Preserve Rather Than Undo Syria’s Unfinished Revolution
After months of protests and with a crackdown by security forces killing dozens each day, it would understandable to despair at the stalemate in Syria. Assad seems perfectly willing to wait out the protesters until the last protester falls or until his militias run out of bullets, which ever comes first. Under these circumstances, the opposition, most obviously the opposition in exile, has sought out a means by which to break the statement.
The Arab League observer mission is the latest failure to bring the bloodshed to an end. An estimated 390 Syrians have been killed during the duration of the mission. The political opposition -I’m distinguishing from the opposition on the streets- has inevitably become discouraged, asking for the Arab League mission to be replaced by a United Nations mission. Aside from the possibility of the UN having more observers available, hopefully observers with better human rights records than the current Sudanese head, it’s unclear what the UN would change on the ground. This thought must also pass through the minds of the opposition, some of whom are again bringing up the prospect of foreign military intervention.

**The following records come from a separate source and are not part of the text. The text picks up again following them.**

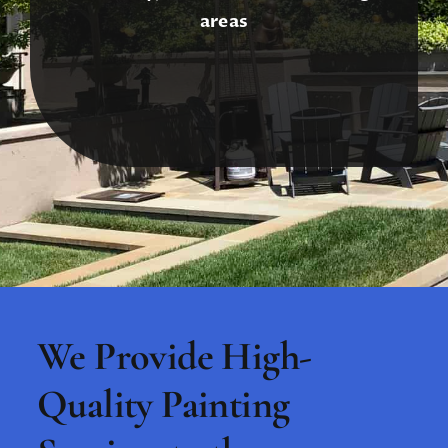
areas
We Provide High-
Quality Painting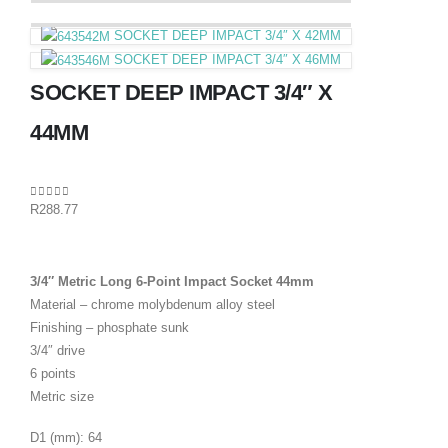
SOCKET DEEP IMPACT 3/4″ X 42MM
SOCKET DEEP IMPACT 3/4″ X 46MM
SOCKET DEEP IMPACT 3/4″ X
44MM
0
out of 5
R
288.77
3/4″ Metric Long 6-Point Impact Socket 44mm
Material – chrome molybdenum alloy steel
Finishing – phosphate sunk
3/4″ drive
6 points
Metric size
D1 (mm): 64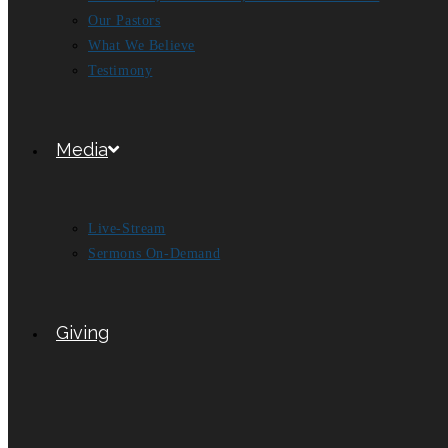
Our Pastors
What We Believe
Testimony
Media
Live-Stream
Sermons On-Demand
Giving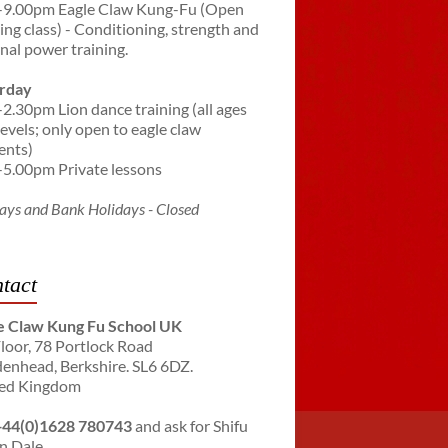
-9.00pm Eagle Claw Kung-Fu (Open
ning class) - Conditioning, strength and
rnal power training.
rday
-2.30pm Lion dance training (all ages
levels; only open to eagle claw
ents)
-5.00pm Private lessons
ays and Bank Holidays - Closed
tact
e Claw Kung Fu School UK
Floor, 78 Portlock Road
enhead, Berkshire. SL6 6DZ.
ed Kingdom
+44(0)1628 780743
and ask for Shifu
n Dale.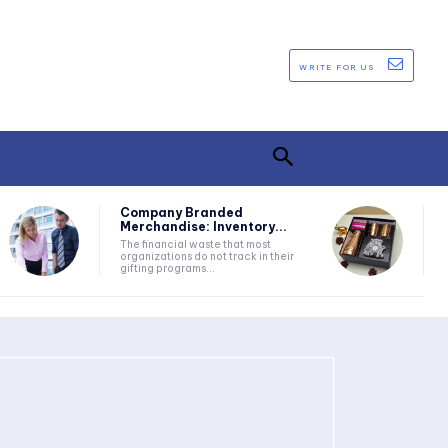
WRITE FOR US
Company Branded
Merchandise: Inventory...
The financial waste that most
organizations do not track in their
gifting programs...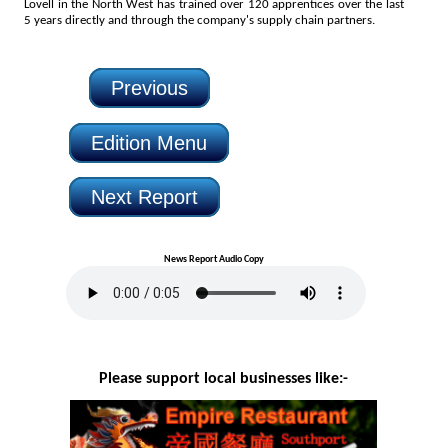
Lovell in the North West has trained over 120 apprentices over the last
5 years directly and through the company's supply chain partners.
Previous
Edition Menu
Next Report
News Report Audio Copy
Please support local businesses like:-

This is not one of those moments when a leftist in America starts preaching to Arabs about the dangers of foreign intervention both to the lives of Syrians and to the integrity of their revolution. It’s very easy to do so from the security of New York or Boston, where there’s no prospect of being among those gunned down by Assad thugs on the streets of Homs or Daraa. That said, there’s compelling tactic reasons why a Libya style no-fly-zone would not be as military advantageous to Syrians in toppling Assad as it was to Libyans.
To start, the no-fly-zone in name entirely misrepresents what sort of military action it involves. In Bosnia, it was used to pummel from the air artilery pieces belong to the Army of Republika Srpska. In Libya, it was bombarding Gaddafi’s heavy armor. But in both cases, there was a measure of separation between what was viewed as a faction acting in self defense and the other out to conduct grave violations of human rights. It is hard to see that separation between factions in Syria, where the snipers and the tanks belonging to Assad are amid the populations they’re being used against. There is no tank advance to destroy while it’s in route, they’re already in place.
To appreciate the difficult of such an air campaign, in Libya, a far larger country and far less densely populated, Nato airstrikes on a number of occasions struck the opposition fighters they were coordinating with. It isn’t difficult to believe then that civilians would’ve been more frequently struck, given they have no such coordination with Nato. Implement such a strategy in Syria as was done in Libya and you can imagine how a disaster could unfold. Consider that Assad isn’t Gaddafi, that Assad has backers in the region still, namely Hezbollah and Iran. An intervention from outside Syria to back one faction in what is an increasingly a civil war could easily escalate into something much worse, something that could drag in other regional players in a way the Libya intervention did not.
All of this suggests an increased level of insecurity for both the revolution and the people of Syria if a foreign military intervention takes place. I’m not a natural optimist, and I’m not one to put hope that the protests and army defections will eventually overcome the regime. However, the Assad regime is at its weakest state with no clear path for it to recover. The regime is running out of money while defections from the military have been estimated as high as 10,000, a potent threat to contest the regime’s control of isolated regions of the country and to further deplete the regime’s stamina and resources. Israel, which fears the fall of an Assad regime that only cynically supports Palestinians, is predicting the regime may have only weeks left. A prolonged, messy, and divisive foreign intervention in Syria may be what gives the regime renewed life, but worse, it may sweep the revolution by the Syrian people under the tide of a regional war.